Sunday, September 19, 2010

Freedom by Jonathan Franzen
He is a No 1 bestseller who is also hailed as the foremost literary novelist of his generation. Nine years after the phenomenal success of The Corrections, has Jonathan Franzen pulled off the same feat with his new novel?

Blake Morrison, The Guardian, Saturday 18 September 2010

'It's scary," the poet John Berryman said to the friend who'd just informed him of the death of Robert Frost, "Who's number one? Who's number one? Cal is number one, isn't he?" Cal was Robert Lowell, generally considered to be a better poet than Berryman, though the hoped-for answer was "No, John, it's you." And perhaps the friend would have told Berryman he was number one if he hadn't been so shocked by his competitiveness.


"Who's number one?" might be a trivial game, but it isn't only poets who play it, and since the deaths of Saul Bellow (2005), Norman Mailer (2007) and John Updike (2009) it's a question that's inevitably come up in relation to American fiction. Toni Morrison, who won the Nobel Prize for literature in 1993, and Philip Roth, surely the greatest living writer not to have won the Nobel, might head most lists. Cormac McCarthy, Don DeLillo, Thomas Pynchon and Marilynne Robinson are names to contend with too, and Annie Proulx, Richard Ford, Anne Tyler, Paul Auster, Jay McInerney, Bret Easton Ellis and Joyce Carol Oates have all written highly acclaimed novels. And then there's a younger generation coming through – Jhumpa Lahiri, Dave Eggers, Jonathan Lethem, Jonathan Safran Foer.
A wide range of talents, each with claims to have written, or to have the potential to write, the Great American Novel. But for now the only show in town is Jonathan Franzen, whose new novel, Freedom, received glowing reviews when published in New York last month ("brilliant", "a masterpiece", "an indelible portrait of our times") and earned him that ultimate imprimatur, an appearance on the cover of Time magazine.

Back in 1996, with two novels behind him but blocked in his efforts to write a third, Franzen wrote a gloomy essay for Harper's magazine about the difficulty of being a novelist in a culture dominated by television – and cited the cover of Time as clinching evidence of "how much less novels now matter to the American mainstream than they did when Catch-22 was published". Once (indeed twice) the face of James Joyce had appeared there.
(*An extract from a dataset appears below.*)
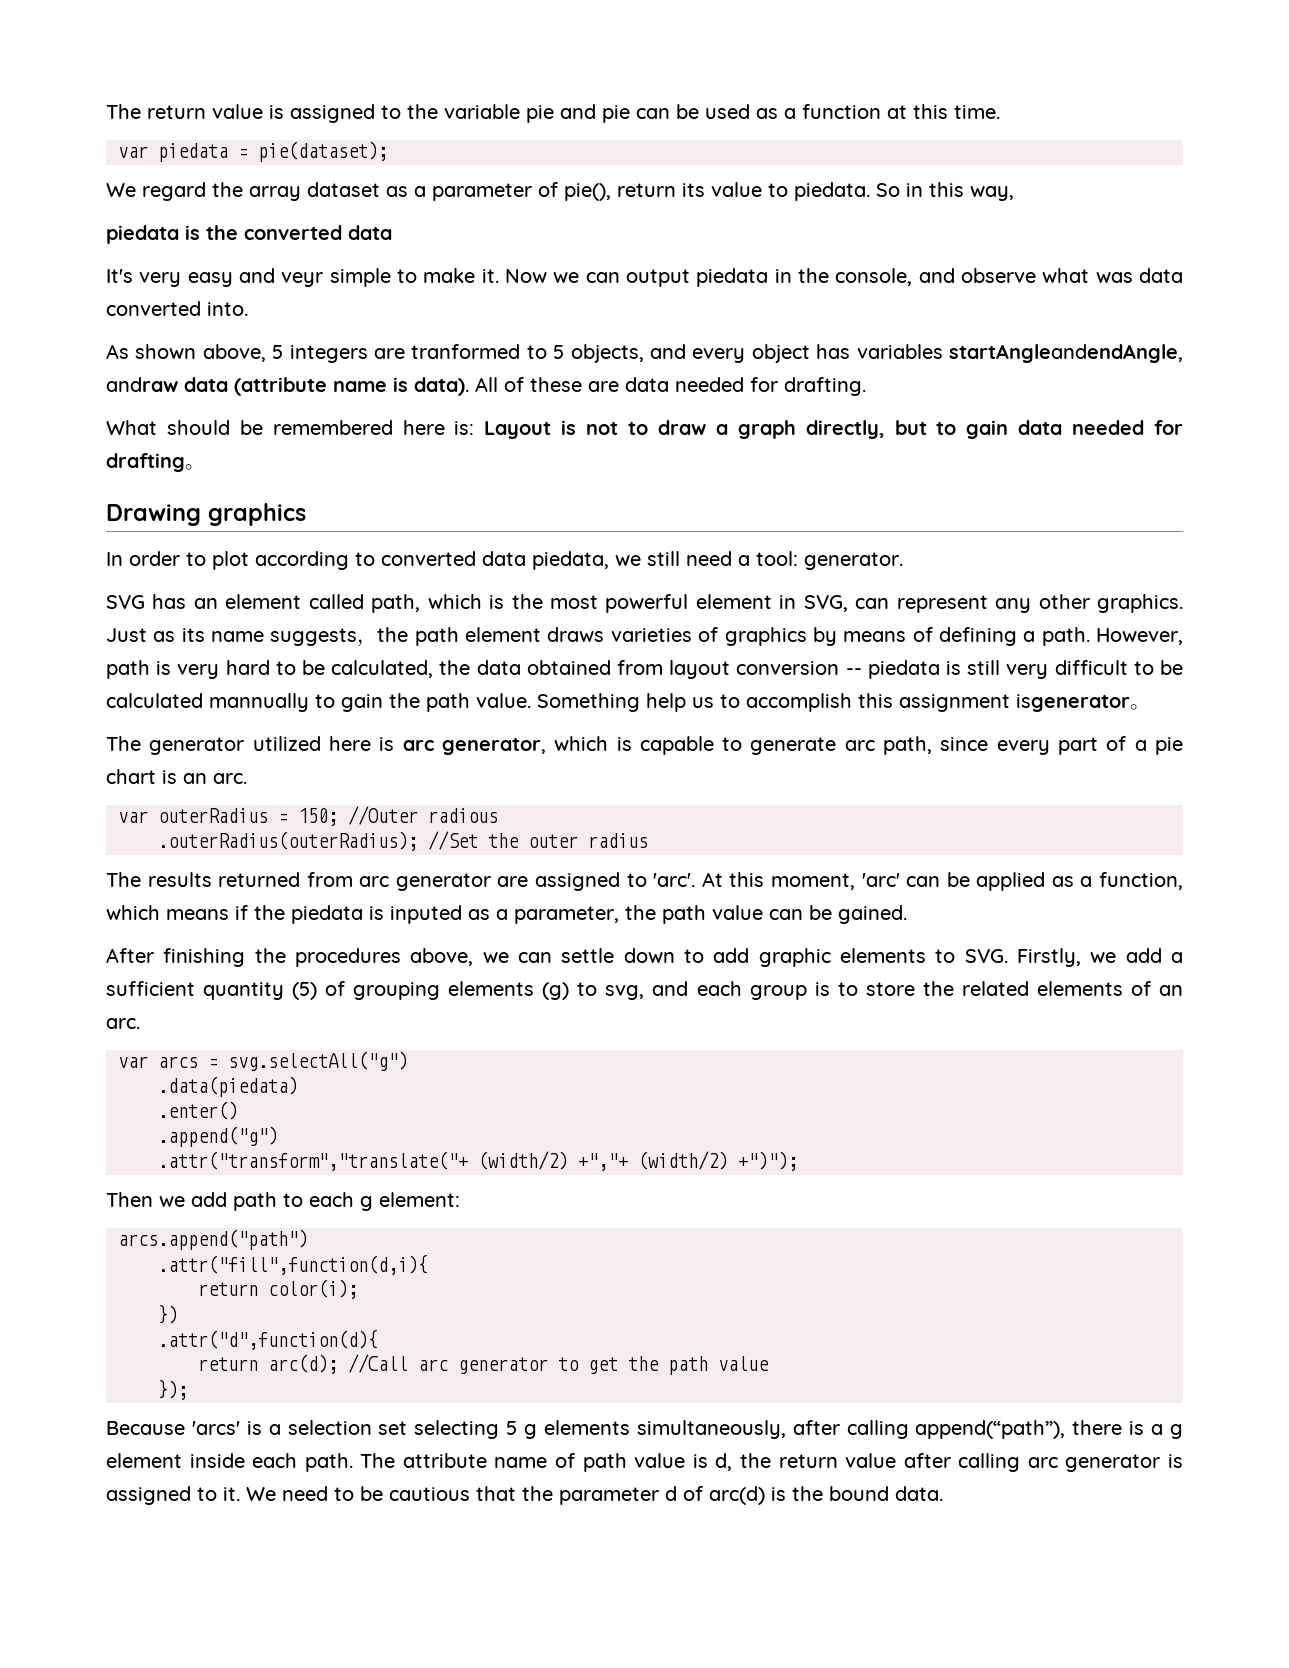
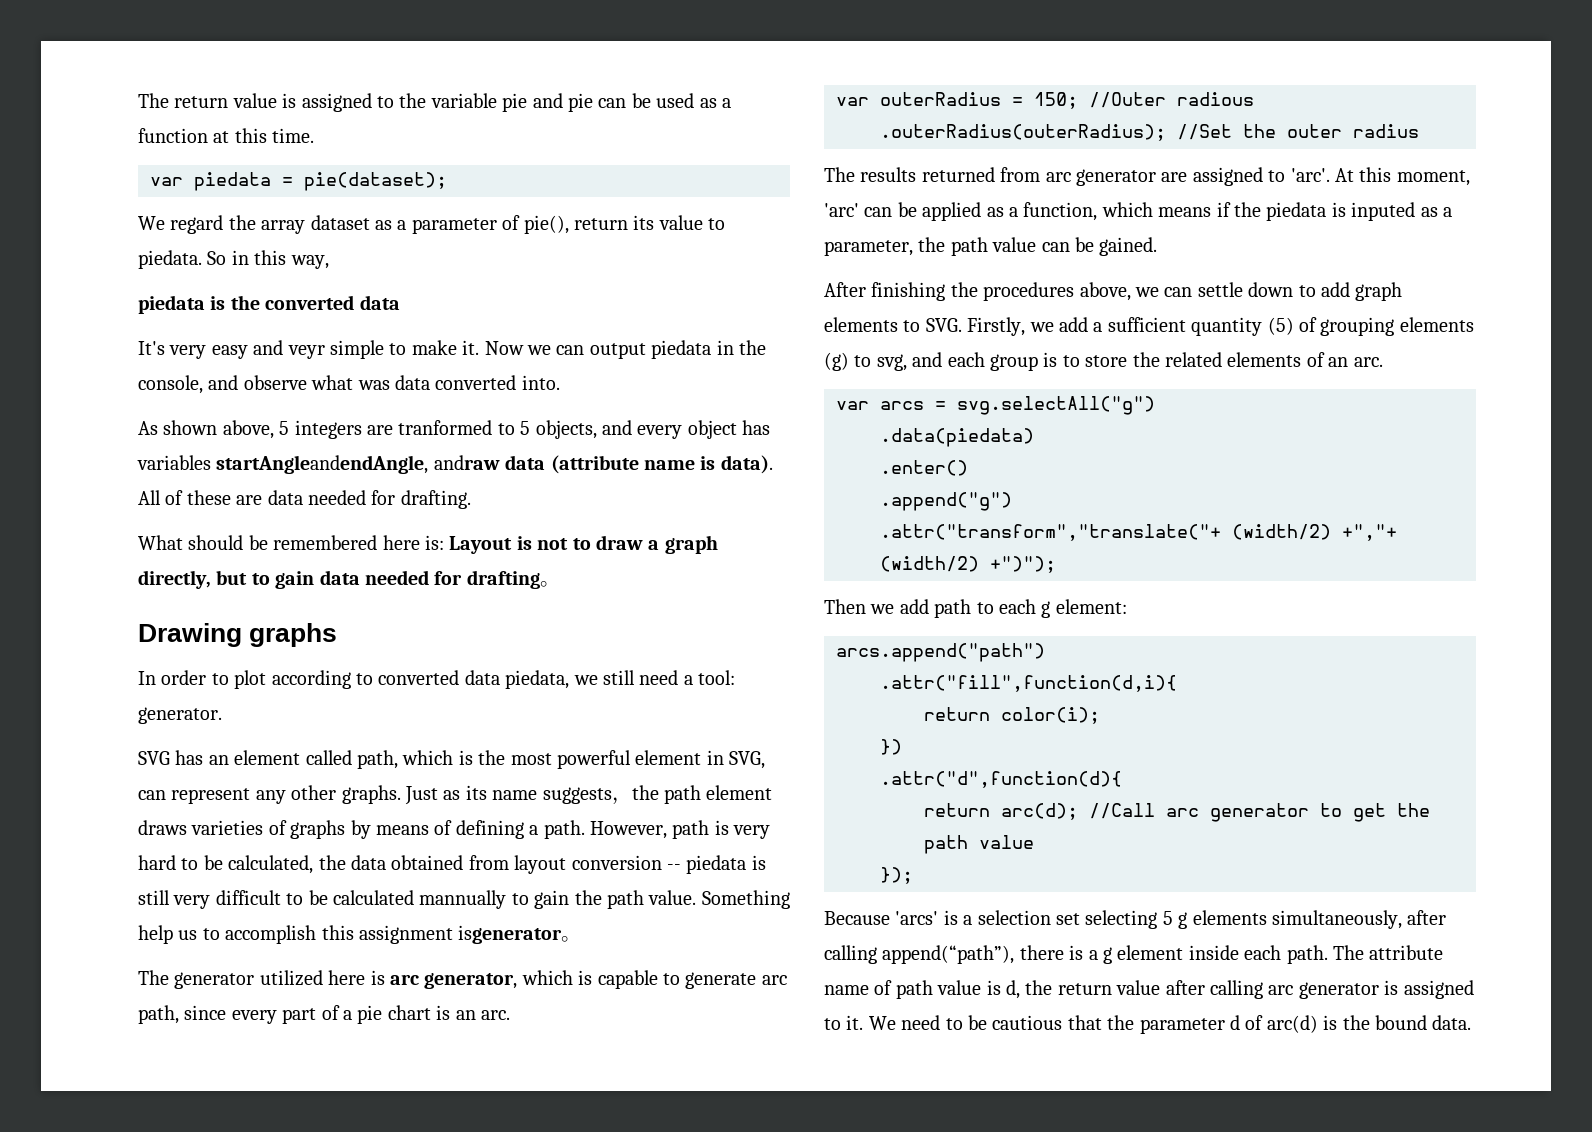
[208,503,306,526] graphics -> [249,623,338,647] graphs
[1097,594,1184,613] graphics. -> [341,785,401,804] graphs.
[724,627,807,646] graphics -> [290,820,346,839] graphs
[758,948,831,967] graphic -> [1355,282,1403,301] graph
So, too, James Baldwin and John Cheever, which meant that Franzen's father, though not a reader, got to hear about them. But nowadays, Franzen complained, Time was giving its covers to the likes of Scott Turow and Stephen King, novelists better known for the size of their contracts than for their literary talent. "The dollar is now the yardstick of cultural authority," Franzen lamented, "and an organ like Time, which not long ago aspired to shape the national taste, now serves mainly to reflect it."

When Franzen appeared on the cover of Time in August, his earlier putdown wasn't mentioned in the accompanying interview. But he was described as "uneasy", and perhaps the unease arose from a suspicion of Time's rationale for choosing him. Was he being put forward as the foremost literary novelist of his generation, one whose best-known work stands comparison with The Naked and the Dead, Gravity's Rainbow, American Pastoral, Beloved and Underworld? Or because that book, The Corrections, has been a phenomenal commercial success, with sales – nearly 3 million copies worldwide – that put him up there with King and Turow? Unease about being categorised as a popular novelist – "schmaltzy and one-dimensional" – was what led to his being disinvited by Oprah Winfrey's book club in 2001; since he was "uncomfortable and conflicted", she said ("a pompous prick", as someone else put it), it would be wrong to have him on the show. And yet it's clear Franzen wants to reach a large audience – to be the kind of writer his father might have read had he been a reader, a Tom Wolfe as well as a Thomas Wolfe, a No 1 bestseller who's also a literary heavweight.